## Your assignment
Give back the line below containing "roll, 122121: -56.01 -> -56.02" and every later line, exactly.

-------

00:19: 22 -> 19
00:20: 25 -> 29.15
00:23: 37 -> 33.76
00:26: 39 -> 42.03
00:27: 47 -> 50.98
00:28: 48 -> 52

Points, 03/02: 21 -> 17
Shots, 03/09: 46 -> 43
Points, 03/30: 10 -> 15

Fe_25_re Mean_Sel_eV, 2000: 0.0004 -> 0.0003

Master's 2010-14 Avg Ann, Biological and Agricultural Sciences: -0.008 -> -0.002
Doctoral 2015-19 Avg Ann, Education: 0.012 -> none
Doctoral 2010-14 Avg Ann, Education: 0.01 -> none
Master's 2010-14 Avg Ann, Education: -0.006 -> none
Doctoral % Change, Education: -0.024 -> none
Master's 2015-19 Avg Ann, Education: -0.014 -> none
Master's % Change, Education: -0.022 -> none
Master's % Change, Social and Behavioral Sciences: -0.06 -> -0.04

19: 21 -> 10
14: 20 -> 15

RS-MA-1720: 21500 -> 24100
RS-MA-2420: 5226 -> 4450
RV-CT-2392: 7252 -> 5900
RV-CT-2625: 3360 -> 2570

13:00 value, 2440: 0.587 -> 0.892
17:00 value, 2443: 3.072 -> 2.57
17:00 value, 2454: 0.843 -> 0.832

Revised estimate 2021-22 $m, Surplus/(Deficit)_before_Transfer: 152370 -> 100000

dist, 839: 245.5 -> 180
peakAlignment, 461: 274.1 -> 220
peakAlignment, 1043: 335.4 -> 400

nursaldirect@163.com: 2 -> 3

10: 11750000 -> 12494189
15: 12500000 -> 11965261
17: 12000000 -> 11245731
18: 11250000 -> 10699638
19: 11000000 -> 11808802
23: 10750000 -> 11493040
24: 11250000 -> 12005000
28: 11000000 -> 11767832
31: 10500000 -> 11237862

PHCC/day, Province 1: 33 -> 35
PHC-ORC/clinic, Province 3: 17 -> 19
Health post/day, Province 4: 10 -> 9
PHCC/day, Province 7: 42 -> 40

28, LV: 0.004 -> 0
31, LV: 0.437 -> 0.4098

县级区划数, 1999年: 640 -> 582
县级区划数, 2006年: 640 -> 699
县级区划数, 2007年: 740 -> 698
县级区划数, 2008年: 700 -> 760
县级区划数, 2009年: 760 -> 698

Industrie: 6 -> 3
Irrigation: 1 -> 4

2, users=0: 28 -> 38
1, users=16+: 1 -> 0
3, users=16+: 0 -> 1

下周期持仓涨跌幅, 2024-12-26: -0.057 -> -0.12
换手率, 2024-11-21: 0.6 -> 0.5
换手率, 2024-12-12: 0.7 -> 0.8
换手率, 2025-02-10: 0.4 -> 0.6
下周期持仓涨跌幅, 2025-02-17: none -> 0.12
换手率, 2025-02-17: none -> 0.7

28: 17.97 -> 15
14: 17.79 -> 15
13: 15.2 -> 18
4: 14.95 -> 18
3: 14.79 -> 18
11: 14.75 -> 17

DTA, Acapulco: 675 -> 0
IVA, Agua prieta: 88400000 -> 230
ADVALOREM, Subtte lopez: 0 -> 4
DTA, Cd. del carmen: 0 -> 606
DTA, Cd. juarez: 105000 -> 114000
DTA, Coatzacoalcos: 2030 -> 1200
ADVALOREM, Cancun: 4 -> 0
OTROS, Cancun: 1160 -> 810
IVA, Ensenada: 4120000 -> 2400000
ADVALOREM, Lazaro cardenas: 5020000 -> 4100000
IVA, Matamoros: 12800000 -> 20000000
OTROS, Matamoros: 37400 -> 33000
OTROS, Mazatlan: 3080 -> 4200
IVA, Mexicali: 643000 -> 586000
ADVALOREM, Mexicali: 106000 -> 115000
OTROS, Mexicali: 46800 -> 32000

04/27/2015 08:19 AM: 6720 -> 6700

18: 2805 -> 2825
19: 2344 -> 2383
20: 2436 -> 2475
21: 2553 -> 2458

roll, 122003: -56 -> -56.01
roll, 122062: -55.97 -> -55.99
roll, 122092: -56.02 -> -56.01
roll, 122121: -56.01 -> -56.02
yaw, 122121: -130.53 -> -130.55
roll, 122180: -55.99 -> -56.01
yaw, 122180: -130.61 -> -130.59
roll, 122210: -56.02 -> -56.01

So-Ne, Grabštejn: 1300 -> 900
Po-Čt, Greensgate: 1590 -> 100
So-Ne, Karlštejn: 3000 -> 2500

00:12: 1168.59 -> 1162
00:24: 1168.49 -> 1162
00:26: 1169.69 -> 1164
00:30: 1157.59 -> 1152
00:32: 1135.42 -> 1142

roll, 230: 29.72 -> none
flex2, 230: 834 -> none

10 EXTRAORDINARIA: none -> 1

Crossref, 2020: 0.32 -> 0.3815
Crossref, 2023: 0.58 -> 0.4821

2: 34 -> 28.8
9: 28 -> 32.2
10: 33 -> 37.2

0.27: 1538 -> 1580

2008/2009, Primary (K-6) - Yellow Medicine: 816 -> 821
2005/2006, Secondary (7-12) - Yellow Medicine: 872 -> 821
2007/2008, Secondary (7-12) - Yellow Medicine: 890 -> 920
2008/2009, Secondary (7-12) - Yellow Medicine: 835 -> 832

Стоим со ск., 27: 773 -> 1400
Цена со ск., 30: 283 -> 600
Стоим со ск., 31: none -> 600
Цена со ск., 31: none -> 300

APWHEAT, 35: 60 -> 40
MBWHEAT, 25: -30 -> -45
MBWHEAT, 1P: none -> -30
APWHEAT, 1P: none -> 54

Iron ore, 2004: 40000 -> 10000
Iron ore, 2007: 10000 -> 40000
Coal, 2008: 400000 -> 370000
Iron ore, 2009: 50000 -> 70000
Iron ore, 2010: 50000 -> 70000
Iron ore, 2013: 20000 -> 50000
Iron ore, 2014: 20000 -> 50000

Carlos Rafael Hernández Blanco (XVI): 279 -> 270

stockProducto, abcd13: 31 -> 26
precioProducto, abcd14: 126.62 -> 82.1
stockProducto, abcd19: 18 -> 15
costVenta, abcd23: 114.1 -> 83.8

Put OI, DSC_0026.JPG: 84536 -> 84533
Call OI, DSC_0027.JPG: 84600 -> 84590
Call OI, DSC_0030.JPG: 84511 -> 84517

-------

## Response to this exercise
roll, 122121: -56.01 -> -56.02
yaw, 122121: -130.53 -> -130.55
roll, 122180: -55.99 -> -56.01
yaw, 122180: -130.61 -> -130.59
roll, 122210: -56.02 -> -56.01

So-Ne, Grabštejn: 1300 -> 900
Po-Čt, Greensgate: 1590 -> 100
So-Ne, Karlštejn: 3000 -> 2500

00:12: 1168.59 -> 1162
00:24: 1168.49 -> 1162
00:26: 1169.69 -> 1164
00:30: 1157.59 -> 1152
00:32: 1135.42 -> 1142

roll, 230: 29.72 -> none
flex2, 230: 834 -> none

10 EXTRAORDINARIA: none -> 1

Crossref, 2020: 0.32 -> 0.3815
Crossref, 2023: 0.58 -> 0.4821

2: 34 -> 28.8
9: 28 -> 32.2
10: 33 -> 37.2

0.27: 1538 -> 1580

2008/2009, Primary (K-6) - Yellow Medicine: 816 -> 821
2005/2006, Secondary (7-12) - Yellow Medicine: 872 -> 821
2007/2008, Secondary (7-12) - Yellow Medicine: 890 -> 920
2008/2009, Secondary (7-12) - Yellow Medicine: 835 -> 832

Стоим со ск., 27: 773 -> 1400
Цена со ск., 30: 283 -> 600
Стоим со ск., 31: none -> 600
Цена со ск., 31: none -> 300

APWHEAT, 35: 60 -> 40
MBWHEAT, 25: -30 -> -45
MBWHEAT, 1P: none -> -30
APWHEAT, 1P: none -> 54

Iron ore, 2004: 40000 -> 10000
Iron ore, 2007: 10000 -> 40000
Coal, 2008: 400000 -> 370000
Iron ore, 2009: 50000 -> 70000
Iron ore, 2010: 50000 -> 70000
Iron ore, 2013: 20000 -> 50000
Iron ore, 2014: 20000 -> 50000

Carlos Rafael Hernández Blanco (XVI): 279 -> 270

stockProducto, abcd13: 31 -> 26
precioProducto, abcd14: 126.62 -> 82.1
stockProducto, abcd19: 18 -> 15
costVenta, abcd23: 114.1 -> 83.8

Put OI, DSC_0026.JPG: 84536 -> 84533
Call OI, DSC_0027.JPG: 84600 -> 84590
Call OI, DSC_0030.JPG: 84511 -> 84517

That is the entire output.